Ed Siegel, the Jewish intermarried former theater critic for The Boston Globe, has written an amusing piece for the Globe about interfaith couples. It begins:
I have a theory about intermarriage. I know some people think Judaism is going to die out if Jews keep marrying outside the religion, but if my circle of friends is any indication, there’s a practical, perhaps even evolutionary, reason for Jews to be marrying gentiles. In every relationship I know of, the Jew has the worse sense of direction.
…It’s the same in every relationship, male or female, gay or straight. The gentile looks at the map and says, “This way.” The Jew says, “After you.” Why is this? Did our forebears walk around the desert for 40 years because they couldn’t find their way out?
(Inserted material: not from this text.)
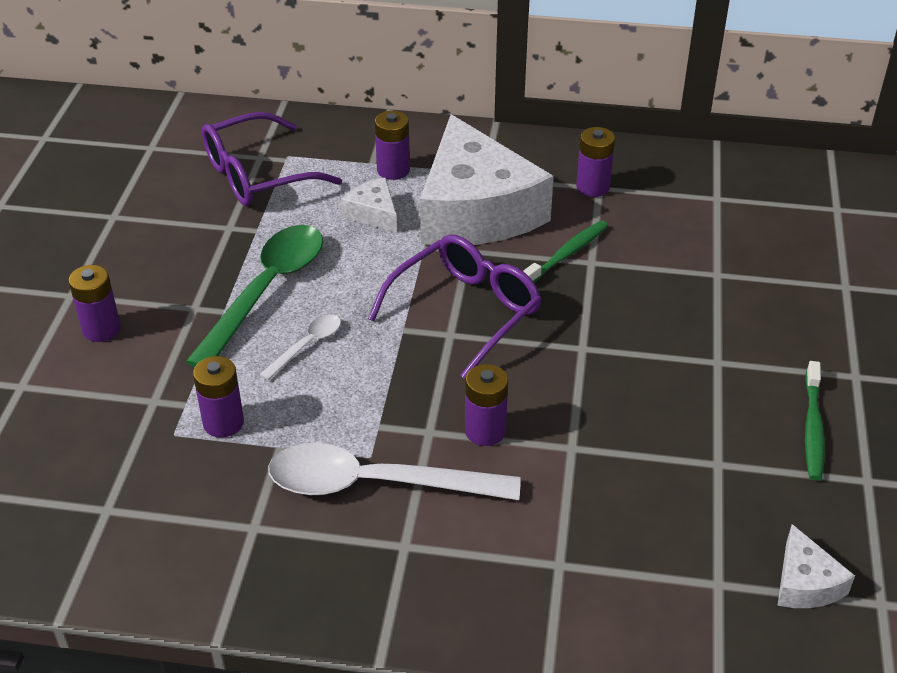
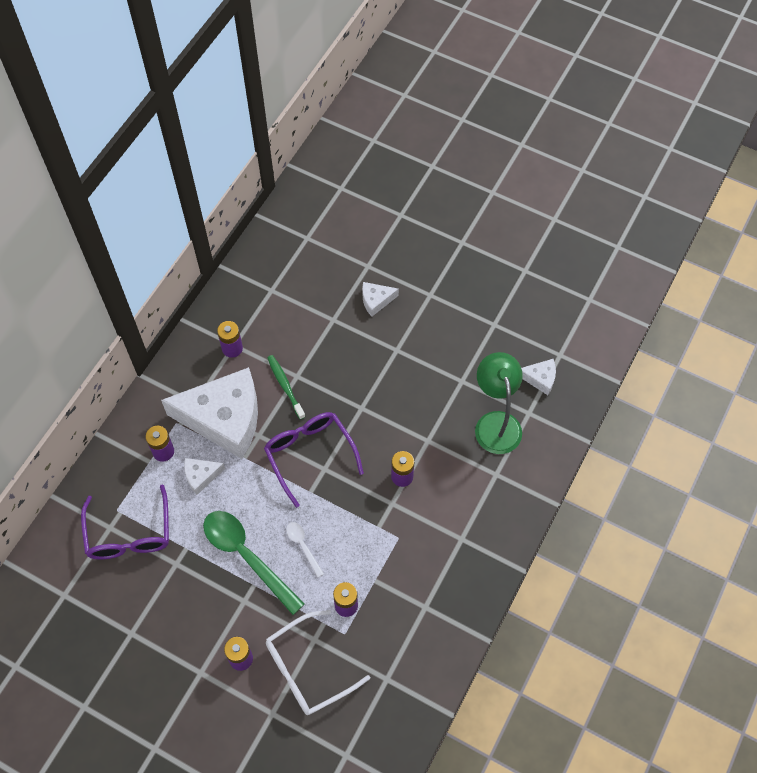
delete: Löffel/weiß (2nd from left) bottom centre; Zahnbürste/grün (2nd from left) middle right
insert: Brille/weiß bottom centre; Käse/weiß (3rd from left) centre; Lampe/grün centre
It couldn’t have been that they liked the sights so much.
It’s a funny essay, but its point is less about the distinction between Jews and gentiles–his portraits strike me as a little tongue-in-cheek–than about the way that partners in a couple should complement each others’ strengths. In that way, intermarried partners can be a positive influence on each other because of their different cultural and religious backgrounds.
Interestingly, I think his theory is bogus. I’ve never noticed Jews having an exceptionally poor, or exceptionally good, sense of direction. But that’s why I also think his essay is notable. Even when the stereotypes have no connection to reality, I don’t mind seeing somebody put them in print. We should all be able to laugh out our foibles, whether real or imagined.